# How much longer do I have to wait?



## airlady (10 Feb 2008)

I am going as AVS tech. I finished my bmq since November 07, have been sitting in the PAT room since. How much longer do I have to wait for my next training? I have an electrical engineering degree, do I have to do POET? If not, am I automaticly qualifed as a Corporal?
thanks for any reply


----------



## George Wallace (10 Feb 2008)

airlady said:
			
		

> I am going as AVS tech. I finished my BMQ since November 07, have been sitting in the PAT room since.



Have you inquired of your Staff as to what the Course Dates are?  As this is not an official site, no one here has ready access to that information.




			
				airlady said:
			
		

> How much longer do I have to wait for my next training?



Again, your Staff would have a better idea than us.  



			
				airlady said:
			
		

> I have an electrical engineering degree, do I have to do POET?



Good question.  What did the CFRC offer you?  Did they offer you a POET by pass?  



			
				airlady said:
			
		

> If not, am I automaticly qualifed as a Corporal?



Not likely.


----------



## Eye In The Sky (10 Feb 2008)

If you received a POET bypass, that doesn't qualify you to a QL4/5 level in your MOC.  You would still be going on the AVS QL3 course, the one you are currently waiting for.  QL3 qualification doesn't qual you Cpl (in most instances) or give you an A/L Cpl rank either, unless you are a 'previous time served' type.  Don't AVS techs do a 'type' course after their 3s?

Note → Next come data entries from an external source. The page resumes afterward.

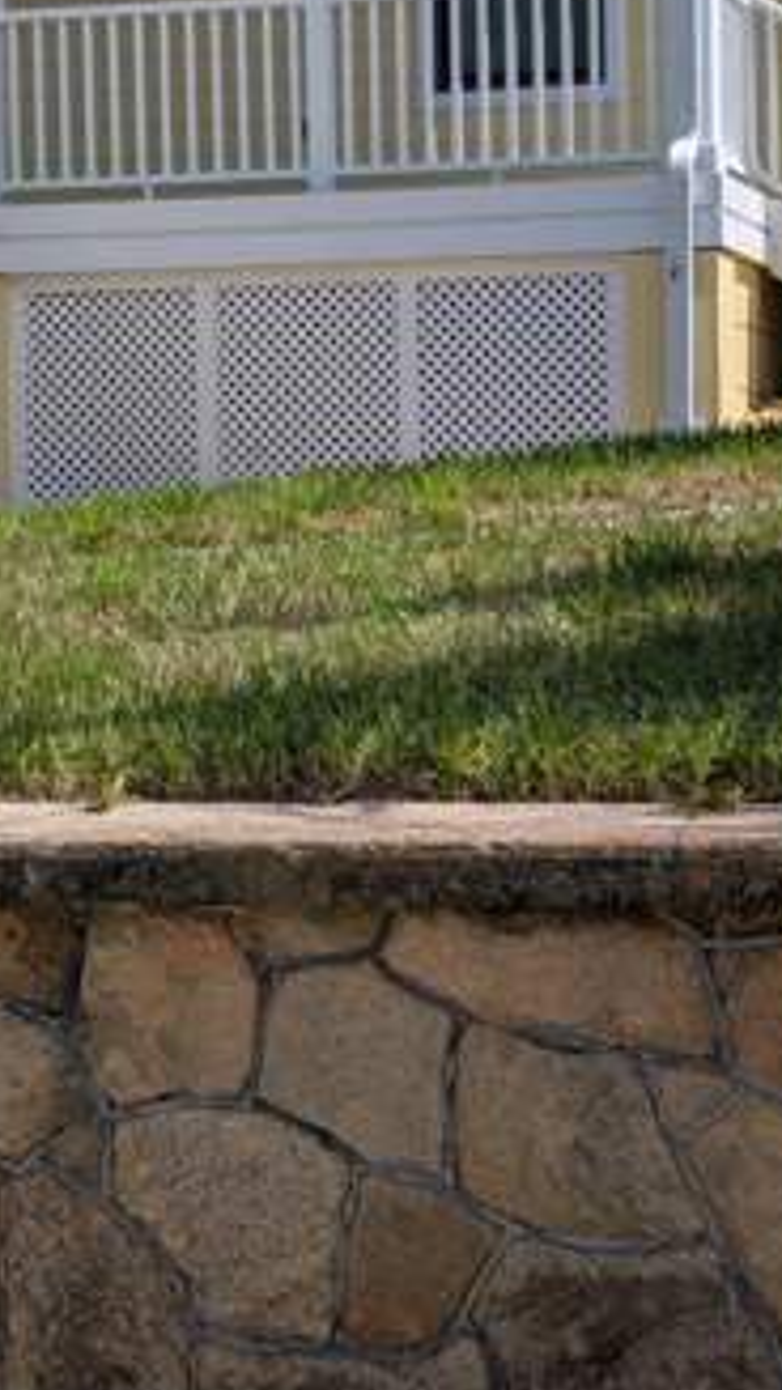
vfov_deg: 24.7
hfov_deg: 14.2
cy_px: 355
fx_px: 3133
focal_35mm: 85
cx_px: 166
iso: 22
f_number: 1.68
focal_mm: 6.9
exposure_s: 1/1475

I am assuming you are at CFSATE PAT platoon in Borden.  Why not ask the NCOs who are looking after you there these questions like George said?


----------



## airlady (10 Feb 2008)

because they don't know either...


----------



## navymich (10 Feb 2008)

airlady said:
			
		

> because they don't know either...



If the people that are currently your supervisors and are looking after you and your future training don't know, how would you expect someone on a message board who has no idea who you are, what your file says and or anything else about you, know.

I'm sure there is someone around here that could tell you when the next course dates are, but that doesn't mean you will be on the next course or even the one after that.  When you have your message in hand that says you are loaded on a course, then you will know.  And even then, circumstances may happen that you are bumped.  All you can do is wait.


----------



## Eye In The Sky (10 Feb 2008)

Well if staff at CFSATE do not know the answer  :, do you really think anyone here would know and that they are just keeping it a secret from you, CFSATE, and the AVS Career Manager?   ;D


----------



## Fishbone Jones (10 Feb 2008)

About sums this one up.

Locked, with the usual caveats.

Milnet.ca Staff


----------